Medications For Weight Loss

Credit: HealthChoicesFirst
Duration: 03:12s 0 shares 1 views

Medications For Weight Loss
Medications For Weight Loss

Dr. Alexandro Zarruk, MD, MSc., FACP, FRCPC, Internal Medicine, talks about medications that can help patients lose weight.

We know obesity is a chronic disease.

We know that obesity is a lifelong disease.

We understand that obesity not only is difficult because we need to restrict our calorie intake, but we need to be more active.

Recommendations say we should do about 150 minutes of exercise⁠—moderate intensity⁠—per week, and we should restrict caloric intake by about 500 to 800 kilocalories, to have significant weight loss.

The problem is with weight loss, our body adapts, and it wants to regain the weight.

And how does it adapt is by hormonal shifting, and by promoting what we call ‘hedonic eating.’ Hedonic eating is the pleasure of food.

It can be associated with quicker regain.

Now imagine: you’ve worked hard, you’ve lost weight, and all of a sudden now, your body’s playing a trick on you in two ways.

Number one, it increases appetite⁠—imagine that, and number two, it increases your joy and your drive to eat.

● Recorded data
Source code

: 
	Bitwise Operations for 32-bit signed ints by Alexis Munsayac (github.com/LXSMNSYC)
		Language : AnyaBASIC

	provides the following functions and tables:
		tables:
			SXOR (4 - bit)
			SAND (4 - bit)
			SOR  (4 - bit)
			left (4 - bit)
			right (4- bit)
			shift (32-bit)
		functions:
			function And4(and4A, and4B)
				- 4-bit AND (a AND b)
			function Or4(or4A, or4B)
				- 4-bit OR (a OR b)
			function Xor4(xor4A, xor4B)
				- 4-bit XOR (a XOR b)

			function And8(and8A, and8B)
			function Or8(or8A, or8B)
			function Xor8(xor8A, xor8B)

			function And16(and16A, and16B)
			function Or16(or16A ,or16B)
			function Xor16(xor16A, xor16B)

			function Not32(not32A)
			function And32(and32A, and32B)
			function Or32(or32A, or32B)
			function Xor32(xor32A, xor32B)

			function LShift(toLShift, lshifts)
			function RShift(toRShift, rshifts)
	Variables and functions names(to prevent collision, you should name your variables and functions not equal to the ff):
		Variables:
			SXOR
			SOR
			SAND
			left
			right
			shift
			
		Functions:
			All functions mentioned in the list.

● What you have to do
Reproduce the entire excerpt on medications for weight loss word for word. Rely only on the excerpt on medications for weight loss.

● Solution
Medications For Weight Loss

Credit: HealthChoicesFirst
Duration: 03:12s 0 shares 1 views

Medications For Weight Loss
Medications For Weight Loss

Dr. Alexandro Zarruk, MD, MSc., FACP, FRCPC, Internal Medicine, talks about medications that can help patients lose weight.

We know obesity is a chronic disease.

We know that obesity is a lifelong disease.

We understand that obesity not only is difficult because we need to restrict our calorie intake, but we need to be more active.

Recommendations say we should do about 150 minutes of exercise⁠—moderate intensity⁠—per week, and we should restrict caloric intake by about 500 to 800 kilocalories, to have significant weight loss.

The problem is with weight loss, our body adapts, and it wants to regain the weight.

And how does it adapt is by hormonal shifting, and by promoting what we call ‘hedonic eating.’ Hedonic eating is the pleasure of food.

It can be associated with quicker regain.

Now imagine: you’ve worked hard, you’ve lost weight, and all of a sudden now, your body’s playing a trick on you in two ways.

Number one, it increases appetite⁠—imagine that, and number two, it increases your joy and your drive to eat.